This is our academic project for CSP-571 "Data Preparation And Analysis". In this project we built a personalized recommender web app using Yelp dataset of restaurants. We tested various models like Pure Collaborative, Approximate Nearest Neighbour, K-NN, Naive Bayes and Hybrid Maxtrix Factorization on various hyperparameters which were tuned using the library "scikit optimizer" which uses "Bayesian Optimization" technique. We tested the models using AUC which is a decision-support metric that checks whether customers like the item or not. In our case, figuring out customer preference in general is more important and practical. And for deployment, we used Angular8 and Flask frameworks.
The primary dataset for our model was Yelp dataset. From that, we used 3 datasets namely business.json, reviews.json and users.json.
The Secondary dataset for our model was median income for each postal code which was then mapped to businesses.
Following are the ways in which we cleaned and prepared our Business dataset:
- It was found that there are no duplicate entries, as there are no recurring business ids 2.There were few cities who were not counted as one though they were same. For example, St, Joseph was also recorded as Saint Joseph which was creating two different records though they were same.
- Standardize the date format of hours variable
- Businesses with open = 1 tag were only considered
- Considered only Illinois-based restaurants in our dataset since we focussed on Illinois for building recommender system.
- Out of 436 tags we decided to keep top 60 tags with highest popularities
- We have incorporated the median income for each zip code from the secondary dataset
- Computed tenure for each user using start year of the user.
- Computed TF-IDF for each tag which will be used as weights during model fitting
- We cross checked the ‘review_count’ variable in the user dataset by aggregating the number of reviews given by each user from the review dataset
- We found that there were cases where a unique user would rate one restaurant several times throughout his/her history.
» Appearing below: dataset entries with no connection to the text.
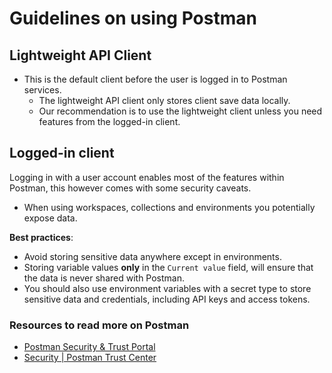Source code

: # Guidelines on using Postman

## Lightweight API Client

- This is the default client before the user is logged in to Postman services.
  - The lightweight API client only stores client save data locally.
  - Our recommendation is to use the lightweight client unless you need features from the logged-in client.

## Logged-in client

Logging in with a user account enables most of the features within Postman, this however comes with some security caveats. 

- When using workspaces, collections and environments you potentially expose data.

**Best practices**:

- Avoid storing sensitive data anywhere except in environments.
- Storing variable values **only** in the `Current value` field, will ensure that the data is never shared with Postman.
- You should also use environment variables with a secret type to store sensitive data and credentials, including API keys and access tokens.

### Resources to read more on Postman

- [Postman Security & Trust Portal](https://security.postman.com/)
- [Security | Postman Trust Center](https://www.postman.com/trust/security/)
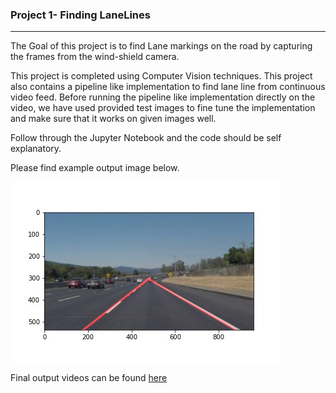 ### Project 1- Finding LaneLines
---

The Goal of this project is to find Lane markings on the road by capturing the frames from the wind-shield camera. 

This project is completed using Computer Vision techniques. This project also contains a pipeline like implementation to find lane line from continuous video feed. 
Before running the pipeline like implementation directly on the video, we have used provided test images to fine tune the implementation and make sure that it works on given images well.

Follow through the Jupyter Notebook and the code should be self explanatory.  

Please find example output image below.


![Figure1](https://github.com/vivekmaru13/udacity_self_driving_car/blob/main/P1-LaneLines/test_videos_output/1.jpeg)


Final output videos can be found [here](test_videos_output)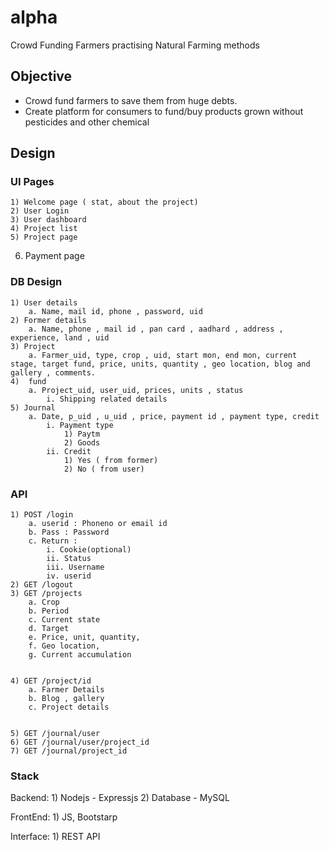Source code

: # alpha
Crowd Funding Farmers practising Natural Farming methods

## Objective
* Crowd fund farmers to save them from huge debts.
* Create platform for consumers to fund/buy products grown without pesticides and other chemical

## Design
### UI Pages

	1) Welcome page ( stat, about the project)
	2) User Login
	3) User dashboard
	4) Project list
	5) Project page
  6) Payment page
  
### DB Design
	1) User details
		a. Name, mail id, phone , password, uid
	2) Former details
		a. Name, phone , mail id , pan card , aadhard , address , experience, land , uid
	3) Project
		a. Farmer_uid, type, crop , uid, start mon, end mon, current stage, target fund, price, units, quantity , geo location, blog and gallery , comments.
	4)  fund
		a. Project_uid, user_uid, prices, units , status
			i. Shipping related details
	5) Journal
		a. Date, p_uid , u_uid , price, payment id , payment type, credit
			i. Payment type
				1) Paytm
				2) Goods
			ii. Credit
				1) Yes ( from former)
				2) No ( from user)

### API
	1) POST /login 
		a. userid : Phoneno or email id
		b. Pass : Password
		c. Return :
			i. Cookie(optional)
			ii. Status
			iii. Username
			iv. userid
	2) GET /logout
	3) GET /projects
		a. Crop
		b. Period
		c. Current state
		d. Target
		e. Price, unit, quantity,
		f. Geo location,
		g. Current accumulation
		
		
	4) GET /project/id
		a. Farmer Details
		b. Blog , gallery
		c. Project details
		
		
	5) GET /journal/user
	6) GET /journal/user/project_id
	7) GET /journal/project_id
	
### Stack
Backend:
	1) Nodejs - Expressjs
	2) Database - MySQL

FrontEnd:
	1) JS, Bootstarp
	
	
Interface:
	1) REST API

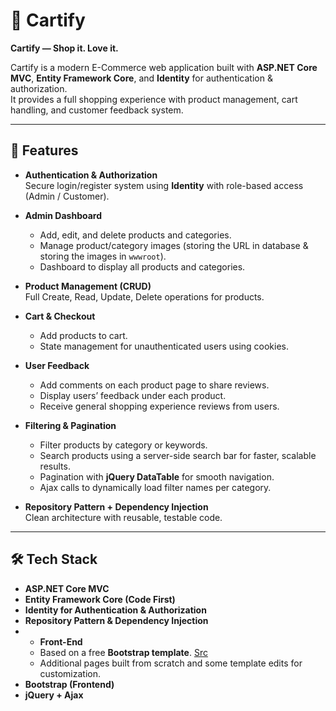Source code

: # 🛒 Cartify

**Cartify — Shop it. Love it.**

Cartify is a modern E-Commerce web application built with **ASP.NET Core MVC**, **Entity Framework Core**, and **Identity** for authentication & authorization.  
It provides a full shopping experience with product management, cart handling, and customer feedback system.

---

## 🚀 Features

- **Authentication & Authorization**  
  Secure login/register system using **Identity** with role-based access (Admin / Customer).

- **Admin Dashboard**  
  - Add, edit, and delete products and categories.  
  - Manage product/category images (storing the URL in database & storing the images in `wwwroot`).  
  - Dashboard to display all products and categories.

- **Product Management (CRUD)**  
  Full Create, Read, Update, Delete operations for products.

- **Cart & Checkout**  
  - Add products to cart.  
  - State management for unauthenticated users using cookies.  

- **User Feedback**  
  - Add comments on each product page to share reviews.  
  - Display users’ feedback under each product.  
  - Receive general shopping experience reviews from users.

- **Filtering & Pagination**  
  - Filter products by category or keywords.
  - Search products using a server-side search bar for faster, scalable results.
  - Pagination with **jQuery DataTable** for smooth navigation.  
  - Ajax calls to dynamically load filter names per category.

- **Repository Pattern + Dependency Injection**  
  Clean architecture with reusable, testable code.
------
## 🛠️ Tech Stack

- **ASP.NET Core MVC**  
- **Entity Framework Core (Code First)**  
- **Identity for Authentication & Authorization**  
- **Repository Pattern & Dependency Injection**
- - **Front-End**  
  - Based on a free **Bootstrap template**.  [Src](https://bootstrapmade.com/techie-free-skin-bootstrap-3/)
  - Additional pages built from scratch and some template edits for customization.
- **Bootstrap (Frontend)**  
- **jQuery + Ajax**  
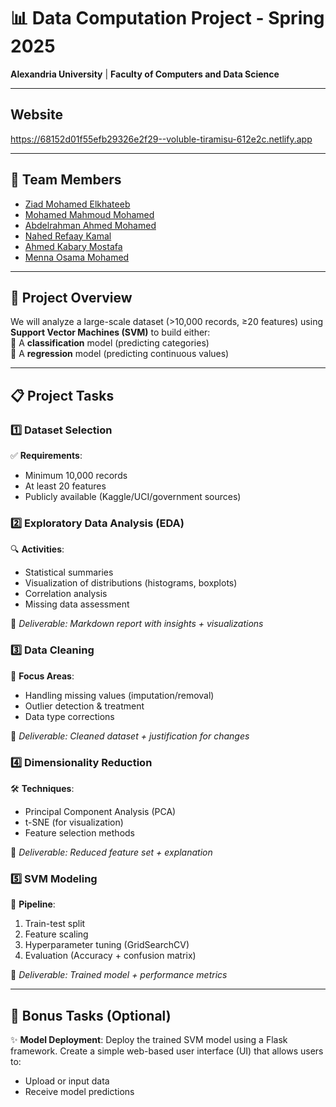# 📊 Data Computation Project - Spring 2025  
**Alexandria University** | **Faculty of Computers and Data Science**  

---



## Website
https://68152d01f55efb29326e2f29--voluble-tiramisu-612e2c.netlify.app

---

## 👥 Team Members  

- [Ziad Mohamed Elkhateeb](https://github.com/ZizoElkhateeb)  
- [Mohamed Mahmoud Mohamed](https://github.com/MuhammedMahmoud0)   
- [Abdelrahman Ahmed Mohamed](https://github.com/VALKAN00)
- [Nahed Refaay Kamal](https://github.com/nahedrefaei)
- [Ahmed Kabary Mostafa](https://github.com/KaboOA)
- [Menna Osama Mohamed](https://github.com/mennaossama)  

---

## 🎯 Project Overview  
We will analyze a large-scale dataset (>10,000 records, ≥20 features) using **Support Vector Machines (SVM)** to build either:  
🔹 A **classification** model (predicting categories)  
🔹 A **regression** model (predicting continuous values)  

---

## 📋 Project Tasks  

### 1️⃣ Dataset Selection  
✅ **Requirements**:  
- Minimum 10,000 records  
- At least 20 features  
- Publicly available (Kaggle/UCI/government sources)  

### 2️⃣ Exploratory Data Analysis (EDA)  
🔍 **Activities**:  
- Statistical summaries  
- Visualization of distributions (histograms, boxplots)  
- Correlation analysis  
- Missing data assessment  

📌 *Deliverable: Markdown report with insights + visualizations*

### 3️⃣ Data Cleaning  
🧹 **Focus Areas**:  
- Handling missing values (imputation/removal)  
- Outlier detection & treatment  
- Data type corrections  

📌 *Deliverable: Cleaned dataset + justification for changes*

### 4️⃣ Dimensionality Reduction  
🛠️ **Techniques**:  
- Principal Component Analysis (PCA)  
- t-SNE (for visualization)  
- Feature selection methods  

📌 *Deliverable: Reduced feature set + explanation*

### 5️⃣ SVM Modeling  
🤖 **Pipeline**:  
1. Train-test split   
2. Feature scaling  
3. Hyperparameter tuning (GridSearchCV)  
4. Evaluation (Accuracy + confusion matrix)  

📌 *Deliverable: Trained model + performance metrics*

---

## 🚀 Bonus Tasks (Optional)  
✨ **Model Deployment**: 
Deploy the trained SVM model using a Flask framework.
Create a simple web-based user interface (UI) that allows users to:
- Upload or input data
- Receive model predictions
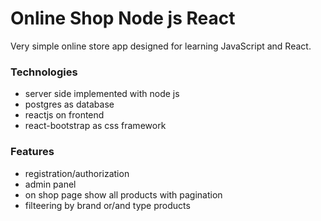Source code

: # Online Shop Node js React
Very simple online store app designed for learning JavaScript and React.    

### Technologies
- server side implemented with node js 
- postgres as database 
- reactjs on frontend 
- react-bootstrap as css framework 

### Features
- registration/authorization
- admin panel 
- on shop page show all products with pagination
- filteering by brand or/and type products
For such case, we only kept the most recent review since it reflected the user’s latest preference.
- Removed user biases from the ratings provided by the user, we have standardized the users’ rating by subtracting their mean rating, and converting it to (-1,1). The reason why we did that transformation is that we wanted to focus more on ranking the user liked restaurants and disliked restaurants in the correct order, rather than predicting user ratings on each restaurant, which would result in high variance over time.
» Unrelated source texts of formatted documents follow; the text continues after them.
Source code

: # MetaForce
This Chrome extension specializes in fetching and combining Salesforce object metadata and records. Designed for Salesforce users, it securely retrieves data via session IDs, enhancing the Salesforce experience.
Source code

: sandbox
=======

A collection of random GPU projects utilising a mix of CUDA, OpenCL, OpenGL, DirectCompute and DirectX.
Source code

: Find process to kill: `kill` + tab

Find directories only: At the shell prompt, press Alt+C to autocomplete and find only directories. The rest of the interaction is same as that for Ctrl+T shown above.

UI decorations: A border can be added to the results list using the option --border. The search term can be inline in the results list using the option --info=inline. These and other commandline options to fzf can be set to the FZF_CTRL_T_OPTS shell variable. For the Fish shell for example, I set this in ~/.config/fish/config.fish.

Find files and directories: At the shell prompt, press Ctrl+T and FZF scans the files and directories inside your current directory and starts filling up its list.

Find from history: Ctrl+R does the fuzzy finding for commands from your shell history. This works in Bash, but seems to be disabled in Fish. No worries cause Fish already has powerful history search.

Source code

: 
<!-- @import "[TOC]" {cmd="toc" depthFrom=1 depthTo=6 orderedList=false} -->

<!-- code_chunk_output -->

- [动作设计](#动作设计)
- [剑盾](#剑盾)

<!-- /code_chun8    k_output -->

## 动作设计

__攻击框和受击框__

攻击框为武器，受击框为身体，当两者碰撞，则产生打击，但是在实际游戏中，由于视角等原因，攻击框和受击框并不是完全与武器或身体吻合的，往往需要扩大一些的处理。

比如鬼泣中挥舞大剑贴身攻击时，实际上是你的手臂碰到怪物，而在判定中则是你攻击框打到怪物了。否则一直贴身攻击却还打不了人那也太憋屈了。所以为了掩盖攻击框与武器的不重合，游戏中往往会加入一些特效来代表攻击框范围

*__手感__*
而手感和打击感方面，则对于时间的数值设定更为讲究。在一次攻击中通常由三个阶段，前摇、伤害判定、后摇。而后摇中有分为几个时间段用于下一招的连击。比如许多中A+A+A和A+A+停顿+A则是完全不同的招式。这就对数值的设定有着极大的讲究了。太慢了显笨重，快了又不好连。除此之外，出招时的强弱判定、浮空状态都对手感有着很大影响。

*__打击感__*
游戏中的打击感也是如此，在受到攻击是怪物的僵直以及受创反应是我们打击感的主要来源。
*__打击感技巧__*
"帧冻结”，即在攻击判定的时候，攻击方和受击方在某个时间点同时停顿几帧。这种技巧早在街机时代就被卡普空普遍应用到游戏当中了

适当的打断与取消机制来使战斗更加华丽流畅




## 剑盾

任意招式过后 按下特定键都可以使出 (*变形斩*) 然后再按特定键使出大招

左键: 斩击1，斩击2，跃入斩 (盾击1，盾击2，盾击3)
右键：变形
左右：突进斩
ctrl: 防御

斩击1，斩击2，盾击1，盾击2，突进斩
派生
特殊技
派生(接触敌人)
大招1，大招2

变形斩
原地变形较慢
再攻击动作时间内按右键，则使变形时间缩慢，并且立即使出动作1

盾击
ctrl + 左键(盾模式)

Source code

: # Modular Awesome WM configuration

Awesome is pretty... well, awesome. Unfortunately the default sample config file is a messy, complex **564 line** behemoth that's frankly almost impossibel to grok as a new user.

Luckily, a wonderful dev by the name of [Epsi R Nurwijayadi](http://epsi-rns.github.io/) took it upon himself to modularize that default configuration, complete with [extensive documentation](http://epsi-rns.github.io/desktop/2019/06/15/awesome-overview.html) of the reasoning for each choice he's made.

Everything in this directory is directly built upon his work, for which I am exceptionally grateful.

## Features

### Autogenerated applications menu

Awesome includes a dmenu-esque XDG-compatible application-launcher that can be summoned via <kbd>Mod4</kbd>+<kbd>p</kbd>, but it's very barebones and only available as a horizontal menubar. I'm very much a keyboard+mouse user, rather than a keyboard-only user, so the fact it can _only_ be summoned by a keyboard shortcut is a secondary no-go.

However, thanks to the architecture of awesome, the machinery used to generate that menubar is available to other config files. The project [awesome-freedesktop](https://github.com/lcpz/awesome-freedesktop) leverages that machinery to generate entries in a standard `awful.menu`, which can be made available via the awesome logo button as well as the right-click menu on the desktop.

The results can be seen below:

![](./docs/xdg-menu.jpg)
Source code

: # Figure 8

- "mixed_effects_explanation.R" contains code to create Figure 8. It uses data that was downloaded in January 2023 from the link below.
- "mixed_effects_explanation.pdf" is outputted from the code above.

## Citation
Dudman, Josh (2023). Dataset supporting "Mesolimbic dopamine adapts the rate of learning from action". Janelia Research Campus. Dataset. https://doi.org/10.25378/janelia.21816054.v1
- Business dataset contains geographical information about 192,609 businesses, categories and attributes, such as average star rating, hours, whether they offer parking etc.
- It majorly consists of Business from North America.
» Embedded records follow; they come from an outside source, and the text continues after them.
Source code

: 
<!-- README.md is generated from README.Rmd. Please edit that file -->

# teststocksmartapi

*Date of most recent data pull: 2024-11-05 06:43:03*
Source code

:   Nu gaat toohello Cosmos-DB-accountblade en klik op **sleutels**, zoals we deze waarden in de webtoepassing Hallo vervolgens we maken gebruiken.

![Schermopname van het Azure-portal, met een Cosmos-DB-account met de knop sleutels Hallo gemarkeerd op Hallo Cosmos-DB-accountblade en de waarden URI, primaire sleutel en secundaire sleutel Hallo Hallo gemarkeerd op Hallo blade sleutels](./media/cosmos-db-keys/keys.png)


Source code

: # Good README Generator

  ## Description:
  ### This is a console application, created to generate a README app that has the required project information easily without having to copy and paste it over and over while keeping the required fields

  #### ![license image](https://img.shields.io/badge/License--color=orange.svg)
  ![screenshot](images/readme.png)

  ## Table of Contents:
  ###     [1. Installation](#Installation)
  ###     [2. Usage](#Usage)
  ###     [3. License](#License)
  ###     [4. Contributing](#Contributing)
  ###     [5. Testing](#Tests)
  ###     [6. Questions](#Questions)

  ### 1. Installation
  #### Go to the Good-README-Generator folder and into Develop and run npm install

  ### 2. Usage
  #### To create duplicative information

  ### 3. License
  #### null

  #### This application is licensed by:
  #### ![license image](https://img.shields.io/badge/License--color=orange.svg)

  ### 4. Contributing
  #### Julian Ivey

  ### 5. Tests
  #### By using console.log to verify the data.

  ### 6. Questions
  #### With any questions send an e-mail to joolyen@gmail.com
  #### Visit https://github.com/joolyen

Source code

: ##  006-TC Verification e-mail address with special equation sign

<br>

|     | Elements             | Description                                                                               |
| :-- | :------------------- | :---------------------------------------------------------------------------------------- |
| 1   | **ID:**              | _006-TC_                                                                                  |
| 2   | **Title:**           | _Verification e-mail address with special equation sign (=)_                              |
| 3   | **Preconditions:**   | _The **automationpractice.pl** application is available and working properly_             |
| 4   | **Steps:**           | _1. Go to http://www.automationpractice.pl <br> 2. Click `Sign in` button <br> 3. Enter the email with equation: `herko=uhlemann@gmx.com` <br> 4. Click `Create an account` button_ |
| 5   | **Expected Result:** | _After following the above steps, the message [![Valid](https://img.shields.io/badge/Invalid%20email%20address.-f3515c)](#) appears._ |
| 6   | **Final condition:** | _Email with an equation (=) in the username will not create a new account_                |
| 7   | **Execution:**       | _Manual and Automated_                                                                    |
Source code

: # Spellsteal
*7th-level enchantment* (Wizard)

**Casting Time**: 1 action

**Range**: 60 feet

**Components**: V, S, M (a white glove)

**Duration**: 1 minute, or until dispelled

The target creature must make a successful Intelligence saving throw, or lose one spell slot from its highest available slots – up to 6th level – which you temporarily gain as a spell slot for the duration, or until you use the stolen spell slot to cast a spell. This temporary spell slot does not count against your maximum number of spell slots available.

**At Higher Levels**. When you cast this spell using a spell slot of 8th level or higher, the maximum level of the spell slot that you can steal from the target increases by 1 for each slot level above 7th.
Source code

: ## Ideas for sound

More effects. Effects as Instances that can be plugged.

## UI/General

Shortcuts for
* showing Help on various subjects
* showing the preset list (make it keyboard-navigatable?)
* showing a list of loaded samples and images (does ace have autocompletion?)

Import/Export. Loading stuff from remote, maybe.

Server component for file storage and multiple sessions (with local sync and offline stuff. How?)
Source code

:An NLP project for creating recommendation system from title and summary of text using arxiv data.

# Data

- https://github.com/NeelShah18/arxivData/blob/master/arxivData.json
- The yelp business dataset consists of variety of different businesses indicated by the column ‘attributes’. Number of entries for the category ‘Restaurants’ was the highest.
- Dataset user includes information like how long ago the user has joined Yelp, the number of reviews he/she has written, the number of specific compliments received, and his/her friend mapping on Yelp about 1,637,138 users.
- There are outliers observed in the value of review_count in the user's dataset.
- We have performed sentiment analysis on the review dataset text. People seem to be more likely to write a review for a positive experience than a negative one
- Most of the users have given more positive ratings to the restaurants.